Angular Acceleration (α)

The rate of change of angular velocity.

Formula for Angular Acceleration

α_avg = Δω/Δt.

Unit of Angular Acceleration

Radians per second squared (rad/s²).

Arc Length (s)

The linear distance traveled along the curve, s = rθ.

Tangential Velocity (v_t)

Instantaneous linear speed tangent to the path, v_t = rω.

Tangential Acceleration (a_t)

Linear acceleration tangent to the path, a_t = rα.

Kinematic Equations for Rotation

Equations that apply only when α is constant.

First Kinematic Equation for Rotation

ωf = ωi + αt.

Second Kinematic Equation for Rotation

Δθ = ω_i t + (1/2)α t².

Third Kinematic Equation for Rotation

ωf² = ωi² + 2α(Δθ).

Torque (τ)

The ability of a force to cause angular acceleration.

Torque Formula

τ = rFsinθ.

Factors that Affect Torque

How hard you push, where you push, and the angle at which you push.

Maximum Torque Condition

Occurs when the force is applied perpendicular to the lever arm.

Lever arm Distance (r)

Distance from the axis of rotation to where force is applied.

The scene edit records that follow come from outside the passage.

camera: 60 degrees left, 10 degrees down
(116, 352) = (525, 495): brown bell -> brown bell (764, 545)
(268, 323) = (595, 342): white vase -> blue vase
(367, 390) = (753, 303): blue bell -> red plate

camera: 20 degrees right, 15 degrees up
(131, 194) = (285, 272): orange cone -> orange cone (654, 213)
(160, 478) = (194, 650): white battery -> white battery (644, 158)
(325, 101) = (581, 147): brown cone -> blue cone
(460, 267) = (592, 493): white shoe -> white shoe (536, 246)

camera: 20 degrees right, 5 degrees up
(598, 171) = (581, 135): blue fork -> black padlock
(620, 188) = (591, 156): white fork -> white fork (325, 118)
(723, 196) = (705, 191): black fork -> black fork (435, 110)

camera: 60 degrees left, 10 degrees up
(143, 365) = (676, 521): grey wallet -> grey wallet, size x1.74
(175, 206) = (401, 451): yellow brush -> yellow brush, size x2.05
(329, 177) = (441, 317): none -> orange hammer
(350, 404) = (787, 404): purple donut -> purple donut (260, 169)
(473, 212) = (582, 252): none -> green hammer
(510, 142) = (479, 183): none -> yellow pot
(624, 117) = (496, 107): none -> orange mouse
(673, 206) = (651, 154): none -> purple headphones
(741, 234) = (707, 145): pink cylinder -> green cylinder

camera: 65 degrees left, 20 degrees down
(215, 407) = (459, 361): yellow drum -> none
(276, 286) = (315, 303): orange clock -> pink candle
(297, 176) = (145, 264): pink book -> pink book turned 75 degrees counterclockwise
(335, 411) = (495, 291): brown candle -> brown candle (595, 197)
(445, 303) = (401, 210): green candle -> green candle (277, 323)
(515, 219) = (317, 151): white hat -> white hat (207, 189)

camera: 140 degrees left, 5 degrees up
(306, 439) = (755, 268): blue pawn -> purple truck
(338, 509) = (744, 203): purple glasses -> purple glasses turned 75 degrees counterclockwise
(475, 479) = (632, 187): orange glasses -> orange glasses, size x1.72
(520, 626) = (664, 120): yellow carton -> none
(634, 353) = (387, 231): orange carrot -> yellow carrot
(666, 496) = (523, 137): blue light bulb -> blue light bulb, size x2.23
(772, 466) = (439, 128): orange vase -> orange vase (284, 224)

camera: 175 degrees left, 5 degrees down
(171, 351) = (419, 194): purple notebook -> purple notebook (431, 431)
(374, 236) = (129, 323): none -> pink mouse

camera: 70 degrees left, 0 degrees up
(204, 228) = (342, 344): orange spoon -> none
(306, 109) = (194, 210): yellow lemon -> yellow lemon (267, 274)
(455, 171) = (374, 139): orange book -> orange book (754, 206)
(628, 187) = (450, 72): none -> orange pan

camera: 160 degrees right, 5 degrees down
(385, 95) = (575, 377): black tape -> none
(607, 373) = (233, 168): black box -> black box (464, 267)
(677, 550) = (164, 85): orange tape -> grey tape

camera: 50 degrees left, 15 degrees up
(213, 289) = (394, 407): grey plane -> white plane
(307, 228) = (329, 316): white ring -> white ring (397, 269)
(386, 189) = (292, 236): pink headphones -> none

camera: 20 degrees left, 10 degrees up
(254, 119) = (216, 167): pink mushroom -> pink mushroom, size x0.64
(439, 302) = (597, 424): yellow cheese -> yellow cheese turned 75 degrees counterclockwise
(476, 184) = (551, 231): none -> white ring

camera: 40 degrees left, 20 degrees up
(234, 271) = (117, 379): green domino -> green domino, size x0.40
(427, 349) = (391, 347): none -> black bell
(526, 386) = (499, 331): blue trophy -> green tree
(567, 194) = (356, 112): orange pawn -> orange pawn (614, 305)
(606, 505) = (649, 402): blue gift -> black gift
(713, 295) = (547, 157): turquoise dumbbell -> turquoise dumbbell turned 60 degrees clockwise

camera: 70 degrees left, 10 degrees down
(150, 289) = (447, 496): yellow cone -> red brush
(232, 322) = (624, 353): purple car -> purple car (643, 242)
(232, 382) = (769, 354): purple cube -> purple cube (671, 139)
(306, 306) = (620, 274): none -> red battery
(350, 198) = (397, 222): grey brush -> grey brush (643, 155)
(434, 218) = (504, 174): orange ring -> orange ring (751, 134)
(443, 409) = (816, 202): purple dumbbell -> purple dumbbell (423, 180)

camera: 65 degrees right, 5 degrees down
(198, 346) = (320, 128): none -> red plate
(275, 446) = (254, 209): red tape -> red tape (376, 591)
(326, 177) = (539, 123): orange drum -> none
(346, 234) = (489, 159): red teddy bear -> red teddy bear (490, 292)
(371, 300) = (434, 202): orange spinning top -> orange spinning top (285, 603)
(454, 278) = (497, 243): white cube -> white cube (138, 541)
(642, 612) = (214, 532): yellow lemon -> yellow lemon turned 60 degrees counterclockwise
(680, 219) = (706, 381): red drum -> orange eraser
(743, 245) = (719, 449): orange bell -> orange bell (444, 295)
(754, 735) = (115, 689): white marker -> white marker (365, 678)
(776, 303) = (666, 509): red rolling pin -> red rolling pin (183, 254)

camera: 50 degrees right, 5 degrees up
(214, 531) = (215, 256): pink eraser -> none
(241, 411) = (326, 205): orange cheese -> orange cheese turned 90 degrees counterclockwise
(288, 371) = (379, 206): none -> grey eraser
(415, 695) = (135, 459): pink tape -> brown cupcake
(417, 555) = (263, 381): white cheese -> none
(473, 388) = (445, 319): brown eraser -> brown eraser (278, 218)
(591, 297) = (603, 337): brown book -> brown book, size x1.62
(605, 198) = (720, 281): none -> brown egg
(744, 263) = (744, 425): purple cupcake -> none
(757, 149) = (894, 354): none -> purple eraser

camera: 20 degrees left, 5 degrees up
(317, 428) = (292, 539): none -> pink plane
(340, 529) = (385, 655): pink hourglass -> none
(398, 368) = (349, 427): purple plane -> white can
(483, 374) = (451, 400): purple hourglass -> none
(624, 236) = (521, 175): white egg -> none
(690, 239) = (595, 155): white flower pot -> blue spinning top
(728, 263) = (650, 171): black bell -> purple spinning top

Static Equilibrium Condition 1

Translational Equilibrium: The net force is zero.

Static Equilibrium Condition 2

Rotational Equilibrium: The net torque is zero.

Rotational Inertia (Moment of Inertia, I)

Resistance to changes in angular velocity.

Rotational Inertia Formula

I = Σmr².

Factors Influencing Rotational Inertia

Total mass and mass distribution relative to the axis of rotation.

Moment of Inertia for a Hoop

I = MR² (All mass is far from center).

Moment of Inertia for a Solid Cylinder/Disk

I = (1/2)MR².

Moment of Inertia for a Solid Sphere

I = (2/5)MR².

Newton's Second Law for Rotation

Στ = Iα.

Rotational Kinetic Energy (K_rot)

K_rot = (1/2)Iω².

Total Kinetic Energy in Rolling Motion

Ktotal = Ktrans + K_rot.

Bridge Equation for Rolling Objects

v = Rω.

Conservation of Angular Momentum

If net external torque is zero, Li = Lf.

Angular Momentum (L)

L = Iω.

Angular Impulse Relationship

ΔL = τ_net Δt.

Common Mistake: Radians vs. Degrees

Use radians in kinematic formulas and degrees in geometry.

Common Mistake: Mixing v and ω

Do not confuse linear speed with angular speed.

Common Mistake: Pivot Point in Equilibrium

Torque must be calculated relative to a single axis of rotation.

Common Mistake: Ignoring Kinetic Energy Terms

Remember to include (1/2)Iω² in conservation of energy problems.

Common Mistake: Signs of Torque

Be consistent with CCW as positive and CW as negative.

Angular Momentum for Point Particles

L = mvr for point particles relative to an axis.